Miss America Goes Global

Broadcasting the importance of mental health care


Miss Media: Kristen Haglund
Courtesy of Kirsten Haglund

Former Miss America Kirsten Haglund 13C is taking her message to an international audience.

While wearing the crown in 2008, Haglund advocated for increased awareness of eating disorders as a public health priority, having overcome a battle with anorexia as a young ballet dancer. She has continued to work with the Eating Disorders Coalition for Mental Health Parity and is an ambassador for the National Eating Disorders Association.

Now Haglund is working in global business development for the online mental health organization Eating Disorder Hope in Zürich, Switzerland.

“I am using my connections at broader international organizations, such as the United Nations and the World Economic Forum, to help get mental health into political and economic conversations,” says Haglund.

Haglund decided to expand her scope beyond the US because of inequities in resources available in other countries.

“Most people now have access to the internet, even in the remotest places in the world," she says. "My goal is making information, resources, and education about eating disorders and mental health available to people wherever they may be."

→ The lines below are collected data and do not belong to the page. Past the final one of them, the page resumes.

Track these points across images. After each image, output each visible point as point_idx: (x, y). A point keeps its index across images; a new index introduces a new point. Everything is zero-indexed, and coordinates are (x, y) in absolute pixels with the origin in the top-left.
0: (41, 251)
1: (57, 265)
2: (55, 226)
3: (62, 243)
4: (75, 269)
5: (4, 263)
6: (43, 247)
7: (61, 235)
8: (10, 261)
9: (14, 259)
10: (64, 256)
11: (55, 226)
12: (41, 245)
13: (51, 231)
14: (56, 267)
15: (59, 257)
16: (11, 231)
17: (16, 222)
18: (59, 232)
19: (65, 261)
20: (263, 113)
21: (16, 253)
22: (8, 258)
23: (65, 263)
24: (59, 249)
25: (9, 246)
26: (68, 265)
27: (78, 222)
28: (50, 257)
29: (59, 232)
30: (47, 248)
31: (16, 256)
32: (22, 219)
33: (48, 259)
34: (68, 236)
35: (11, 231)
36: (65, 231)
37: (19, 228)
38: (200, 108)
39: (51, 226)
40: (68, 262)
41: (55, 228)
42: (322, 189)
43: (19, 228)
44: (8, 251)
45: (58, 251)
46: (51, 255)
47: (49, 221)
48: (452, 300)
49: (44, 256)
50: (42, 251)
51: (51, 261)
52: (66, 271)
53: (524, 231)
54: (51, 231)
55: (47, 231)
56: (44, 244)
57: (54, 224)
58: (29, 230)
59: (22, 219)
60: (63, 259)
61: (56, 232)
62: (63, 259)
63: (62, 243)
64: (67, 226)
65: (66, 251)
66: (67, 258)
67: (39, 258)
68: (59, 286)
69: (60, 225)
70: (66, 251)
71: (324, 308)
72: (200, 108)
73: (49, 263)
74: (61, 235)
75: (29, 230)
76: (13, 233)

During the past ten years, Haglund has been a political analyst and host on cable news networks including Fox News Channel, Fox Business Network, MSNBC, and CNN. She shared her perspective on politics, faith, and culture as a millennial, with opinion pieces on politics, culture, and nonprofit advocacy published in the New York Daily News, on Forbes.com, in the Huffington Post, and in industry journals.

The increasingly contentious political climate of the past few years turned her away from the political arena.

“What precipitated a change from politics was the 2016 election. It just got so vitriolic and so divisive. I have been someone, especially over the past ten years, who has seen more and more the value in bringing people together and being a voice for moderation,” Haglund says. “The most important thing to me is helping people and I didn’t see how being a part of the cable news media industrial complex was furthering that goal.”

Haglund hopes to leverage the work she has done in the US to benefit people struggling with eating disorders around the world.

“I see this problem as bigger and more important than an American context,” she says. “When we all talk to each other and realize we have the same goals, we can be on the same track to solving problems.”